Ultimately, the ROI lies in sustainable workforce readiness — a more productive, stable, and engaged frontline.

As Voice AI becomes more mainstream, what challenges do you foresee around standardisation, workforce trust, and interoperability — and how is Hunar.ai preparing to address them over the next 12 months?

  • Standardisation: There’s currently no unified framework for evaluating voice AI systems’ accuracy, ethics, or fairness. Hunar is collaborating with ecosystem partners to define benchmarking standards for conversational accuracy, latency, and bias testing in Indian languages.

  • Workforce Trust: Building trust among India’s large, semi-urban, and multilingual workforce is a major focus.
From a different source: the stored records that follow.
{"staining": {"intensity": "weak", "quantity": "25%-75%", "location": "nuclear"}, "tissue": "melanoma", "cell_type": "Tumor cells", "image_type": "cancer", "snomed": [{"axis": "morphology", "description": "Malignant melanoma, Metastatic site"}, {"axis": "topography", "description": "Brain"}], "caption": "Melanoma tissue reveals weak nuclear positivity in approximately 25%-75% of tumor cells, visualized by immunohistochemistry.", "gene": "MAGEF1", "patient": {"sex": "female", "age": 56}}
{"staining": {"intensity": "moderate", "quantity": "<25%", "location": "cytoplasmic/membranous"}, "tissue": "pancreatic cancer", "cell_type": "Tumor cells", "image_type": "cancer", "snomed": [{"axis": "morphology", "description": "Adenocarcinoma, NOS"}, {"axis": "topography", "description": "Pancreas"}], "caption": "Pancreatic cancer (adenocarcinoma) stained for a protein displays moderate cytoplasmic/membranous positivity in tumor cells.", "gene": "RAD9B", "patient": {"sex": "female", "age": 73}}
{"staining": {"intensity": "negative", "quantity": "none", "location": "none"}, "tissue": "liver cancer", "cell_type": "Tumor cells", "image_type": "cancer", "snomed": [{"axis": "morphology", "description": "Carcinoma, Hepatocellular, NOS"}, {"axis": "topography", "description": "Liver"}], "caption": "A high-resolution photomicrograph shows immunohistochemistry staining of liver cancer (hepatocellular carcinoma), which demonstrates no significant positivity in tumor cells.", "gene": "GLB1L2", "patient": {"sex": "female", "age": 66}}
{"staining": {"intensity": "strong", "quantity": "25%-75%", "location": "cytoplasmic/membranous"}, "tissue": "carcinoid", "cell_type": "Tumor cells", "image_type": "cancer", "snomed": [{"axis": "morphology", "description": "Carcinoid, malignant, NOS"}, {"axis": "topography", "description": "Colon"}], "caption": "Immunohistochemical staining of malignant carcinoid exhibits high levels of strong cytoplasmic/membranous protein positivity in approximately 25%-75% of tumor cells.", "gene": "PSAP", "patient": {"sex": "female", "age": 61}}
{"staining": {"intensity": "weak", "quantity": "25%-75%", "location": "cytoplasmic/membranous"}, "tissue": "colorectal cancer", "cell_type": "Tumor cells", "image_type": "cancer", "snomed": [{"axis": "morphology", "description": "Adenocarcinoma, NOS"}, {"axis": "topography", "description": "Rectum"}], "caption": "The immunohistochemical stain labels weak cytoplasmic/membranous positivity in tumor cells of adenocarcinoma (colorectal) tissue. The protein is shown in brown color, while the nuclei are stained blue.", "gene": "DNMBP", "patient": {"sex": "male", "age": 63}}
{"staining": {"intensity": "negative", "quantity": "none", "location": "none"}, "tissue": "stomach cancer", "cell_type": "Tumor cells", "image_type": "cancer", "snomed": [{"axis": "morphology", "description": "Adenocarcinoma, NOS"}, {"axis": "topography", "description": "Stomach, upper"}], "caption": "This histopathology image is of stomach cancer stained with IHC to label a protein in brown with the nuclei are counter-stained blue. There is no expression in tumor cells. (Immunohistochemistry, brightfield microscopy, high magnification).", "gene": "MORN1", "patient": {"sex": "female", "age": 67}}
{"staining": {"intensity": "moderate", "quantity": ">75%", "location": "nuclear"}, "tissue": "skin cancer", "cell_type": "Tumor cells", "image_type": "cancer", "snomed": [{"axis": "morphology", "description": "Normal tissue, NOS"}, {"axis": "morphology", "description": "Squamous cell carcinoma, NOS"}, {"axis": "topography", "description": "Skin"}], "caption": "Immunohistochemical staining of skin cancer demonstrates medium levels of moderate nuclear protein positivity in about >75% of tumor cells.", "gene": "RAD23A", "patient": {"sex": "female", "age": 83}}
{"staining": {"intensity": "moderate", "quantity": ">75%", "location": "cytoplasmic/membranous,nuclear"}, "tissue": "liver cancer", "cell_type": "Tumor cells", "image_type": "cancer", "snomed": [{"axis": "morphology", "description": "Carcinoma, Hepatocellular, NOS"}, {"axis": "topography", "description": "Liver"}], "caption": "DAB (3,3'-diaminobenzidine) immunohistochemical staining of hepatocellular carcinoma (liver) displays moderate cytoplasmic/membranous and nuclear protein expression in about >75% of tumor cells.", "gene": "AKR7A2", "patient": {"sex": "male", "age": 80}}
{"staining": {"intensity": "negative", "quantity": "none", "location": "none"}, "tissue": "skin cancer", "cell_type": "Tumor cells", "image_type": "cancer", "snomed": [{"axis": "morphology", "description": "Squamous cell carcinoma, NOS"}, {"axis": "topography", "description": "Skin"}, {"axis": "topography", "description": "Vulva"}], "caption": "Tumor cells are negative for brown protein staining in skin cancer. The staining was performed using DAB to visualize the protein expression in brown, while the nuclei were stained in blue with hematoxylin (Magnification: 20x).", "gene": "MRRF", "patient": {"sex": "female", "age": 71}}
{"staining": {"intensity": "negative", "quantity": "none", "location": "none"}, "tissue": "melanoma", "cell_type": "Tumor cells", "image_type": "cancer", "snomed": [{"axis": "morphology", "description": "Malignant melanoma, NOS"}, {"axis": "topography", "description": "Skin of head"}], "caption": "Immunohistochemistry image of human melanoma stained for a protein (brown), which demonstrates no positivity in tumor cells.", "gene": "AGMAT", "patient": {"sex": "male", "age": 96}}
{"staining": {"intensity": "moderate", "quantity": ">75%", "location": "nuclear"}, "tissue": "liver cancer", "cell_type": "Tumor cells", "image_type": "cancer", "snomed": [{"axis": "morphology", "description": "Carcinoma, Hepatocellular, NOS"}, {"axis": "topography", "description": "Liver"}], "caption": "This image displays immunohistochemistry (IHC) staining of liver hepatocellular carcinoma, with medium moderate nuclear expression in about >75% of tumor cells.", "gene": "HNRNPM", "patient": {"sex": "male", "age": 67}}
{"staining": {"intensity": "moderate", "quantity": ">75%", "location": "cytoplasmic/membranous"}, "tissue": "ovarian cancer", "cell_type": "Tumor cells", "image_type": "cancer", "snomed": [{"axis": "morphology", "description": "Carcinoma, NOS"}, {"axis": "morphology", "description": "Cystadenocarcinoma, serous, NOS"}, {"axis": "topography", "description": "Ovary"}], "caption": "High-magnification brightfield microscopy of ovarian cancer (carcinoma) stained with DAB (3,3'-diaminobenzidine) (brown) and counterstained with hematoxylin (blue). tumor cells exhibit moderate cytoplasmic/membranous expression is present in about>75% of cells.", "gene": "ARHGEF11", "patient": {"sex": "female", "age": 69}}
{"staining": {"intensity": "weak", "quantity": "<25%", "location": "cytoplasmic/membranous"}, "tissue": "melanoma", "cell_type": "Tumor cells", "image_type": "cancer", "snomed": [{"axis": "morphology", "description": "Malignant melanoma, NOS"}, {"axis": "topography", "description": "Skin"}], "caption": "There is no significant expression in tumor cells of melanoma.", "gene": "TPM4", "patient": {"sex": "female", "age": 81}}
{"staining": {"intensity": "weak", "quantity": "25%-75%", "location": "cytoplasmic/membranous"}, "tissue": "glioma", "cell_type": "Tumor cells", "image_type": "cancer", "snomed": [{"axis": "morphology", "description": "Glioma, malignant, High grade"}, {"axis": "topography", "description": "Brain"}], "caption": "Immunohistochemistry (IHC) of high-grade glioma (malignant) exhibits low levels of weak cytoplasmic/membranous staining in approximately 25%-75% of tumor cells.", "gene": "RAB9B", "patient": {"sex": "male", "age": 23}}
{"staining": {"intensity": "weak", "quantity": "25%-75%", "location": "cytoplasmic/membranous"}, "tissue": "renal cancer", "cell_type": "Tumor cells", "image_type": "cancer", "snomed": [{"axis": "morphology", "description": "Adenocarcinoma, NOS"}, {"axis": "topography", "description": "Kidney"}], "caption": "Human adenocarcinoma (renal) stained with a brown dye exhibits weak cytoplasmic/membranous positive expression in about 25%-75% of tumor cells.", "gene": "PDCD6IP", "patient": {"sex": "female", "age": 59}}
Hunar is addressing this by:
  1. Humanising AI HRs — giving each agent a relatable voice, tone, and communication style that reflects employer branding.

  2. Context-enrichment — enabling agents to access organisational data securely so they can handle candidate and employee queries more contextually and transparently.

  3. Transparency in communication — always disclosing to users that they are interacting with an AI agent and giving them the option to escalate to a human if needed.

  • Interoperability: From day 1, in addition to building an end-to-end AI native OS, we also released Voice AI APIs and webhooks which allow organisations to use Hunar’s Voice AI capabilities inside their chosen HR tech stacks – from legacy HRMS to modern SAAS tools.

    Hunar.ai’s self-serve Voice AI HR platform is a leap forward in democratising workforce technology for India’s SMB sector. By blending local language intelligence, ethical AI, and scalable automation, Hunar.ai aims to redefine how organisations across India hire, engage, and retain their frontline teams—creating a more equitable and efficient digital HR ecosystem.